Abstract

On a spatial scale of up to 1,100 km and a temporal scale of up to 36 hours, we used Eulerian models to simulate the transport and diffusion of a passive tracer released from a point source near the surface. An Eulerian tracer model was driven by meteorological analysis of 6‐hour rawinsonde data supplemented by the simulations of an Eulerian mesoscale meteorological model. The tracer model simulations were compared with 6‐hour integrated samples collected at 86 surface stations during the Cross‐Appalachian Tracer Experiment (CAPTEX) for six different releases. We examined the effect of the parameterizations of vertical and horizontal sub‐grid scale turbulent transport and the finite difference advection scheme on the simulations of concentration and the trajectories of the center of mass of the tracer at the surface. We found that the simulated trajectory error was sensitive to the vertical eddy diffusivity but insensitive to the advection scheme and hence insensitive to (horizontal) numerical diffusion. Using 70‐km horizontal resolution, only the most sophisticated advection scheme tested here (Prather, 1986) simulated a tracer puff with a horizontal area that was not too large during the first 36 hours after a point source release.
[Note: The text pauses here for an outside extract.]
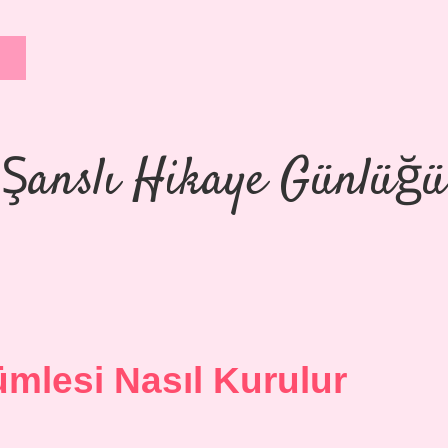
Şanslı Hikaye Günlüğü
mlesi Nasıl Kurulur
The other schemes tested (Russell and Lerner, 1981; a simplified version of Smolarkiewicz, 1983) had enough numerical diffusion that the simulated horizontal tracer puffs were larger than the observed puffs. There were considerable differences in the capability of the tracer models to simulate individual releases, particularly for quantitative comparisons of simulated and observed concentrations.